◆ Data for this task:
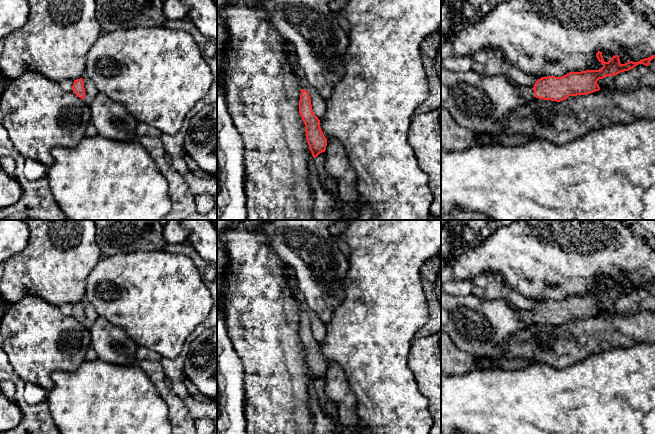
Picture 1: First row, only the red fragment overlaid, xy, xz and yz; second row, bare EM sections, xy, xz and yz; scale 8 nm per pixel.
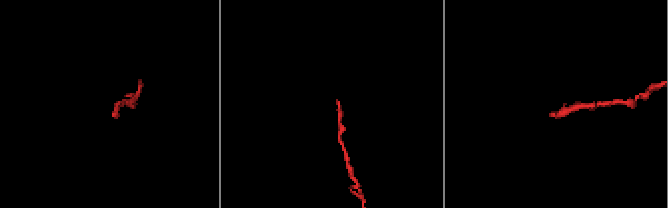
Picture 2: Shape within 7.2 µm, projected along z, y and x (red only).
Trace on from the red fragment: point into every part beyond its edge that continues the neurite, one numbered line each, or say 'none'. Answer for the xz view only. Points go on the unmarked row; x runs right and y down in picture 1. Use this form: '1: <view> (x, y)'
1: xz (300, 299)

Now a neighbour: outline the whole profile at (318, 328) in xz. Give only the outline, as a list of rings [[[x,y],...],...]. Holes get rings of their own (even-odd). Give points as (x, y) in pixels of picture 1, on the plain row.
[[[308,310],[307,316],[309,317],[311,323],[311,329],[314,338],[319,344],[324,343],[326,337],[325,324],[321,321],[320,317],[313,311]]]

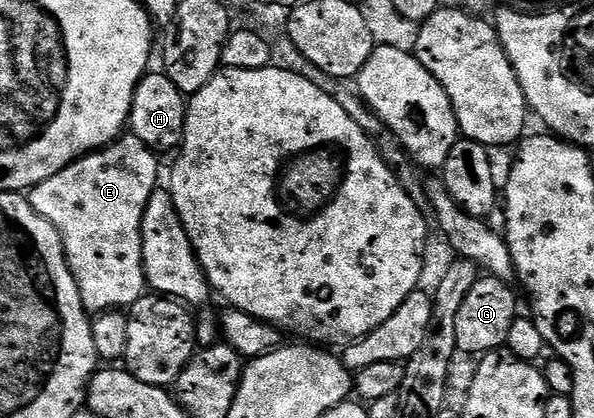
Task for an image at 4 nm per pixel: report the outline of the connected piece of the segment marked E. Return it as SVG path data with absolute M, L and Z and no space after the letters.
M132 134L74 160L63 172L28 191L31 208L57 230L86 314L124 311L146 297L141 225L145 206L158 189L158 155Z

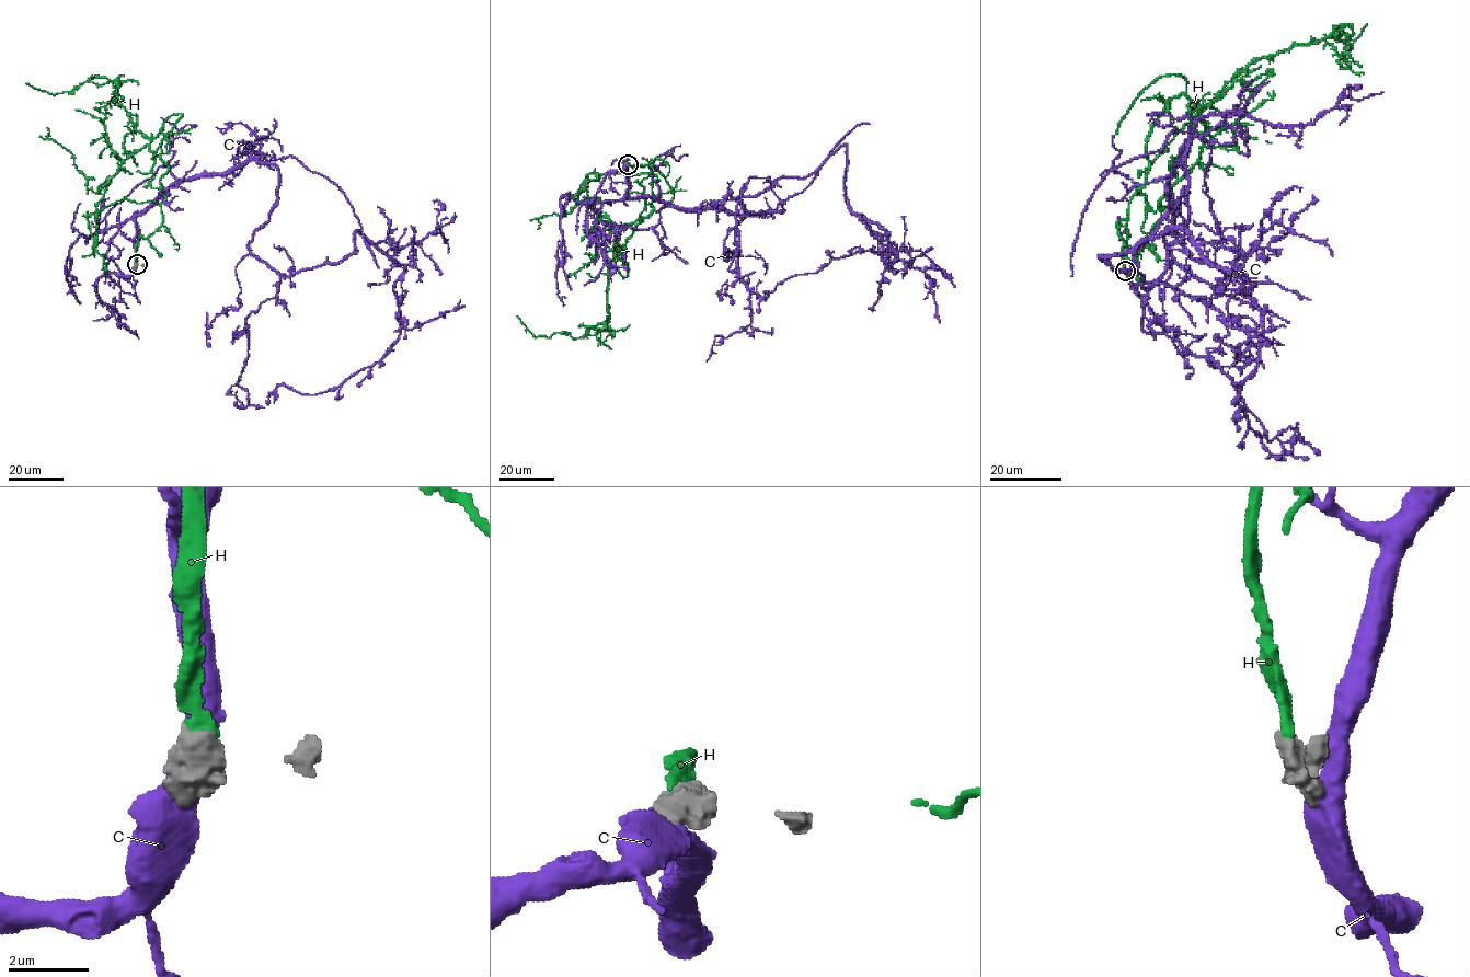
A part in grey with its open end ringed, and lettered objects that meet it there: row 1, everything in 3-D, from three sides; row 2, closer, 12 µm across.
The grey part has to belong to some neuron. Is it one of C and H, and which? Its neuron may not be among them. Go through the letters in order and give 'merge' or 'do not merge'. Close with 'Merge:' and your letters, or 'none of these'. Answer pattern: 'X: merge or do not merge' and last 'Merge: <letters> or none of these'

◆ What the task requires:
Could the lines from the top of the material through the line with "Picture 2: Shape" be repeated exactly, pictures left out?

◆ Solution to this task:
Picture 1: First row, only the red fragment overlaid, xy, xz and yz; second row, bare EM sections, xy, xz and yz; scale 8 nm per pixel.
Picture 2: Shape within 7.2 µm, projected along z, y and x (red only).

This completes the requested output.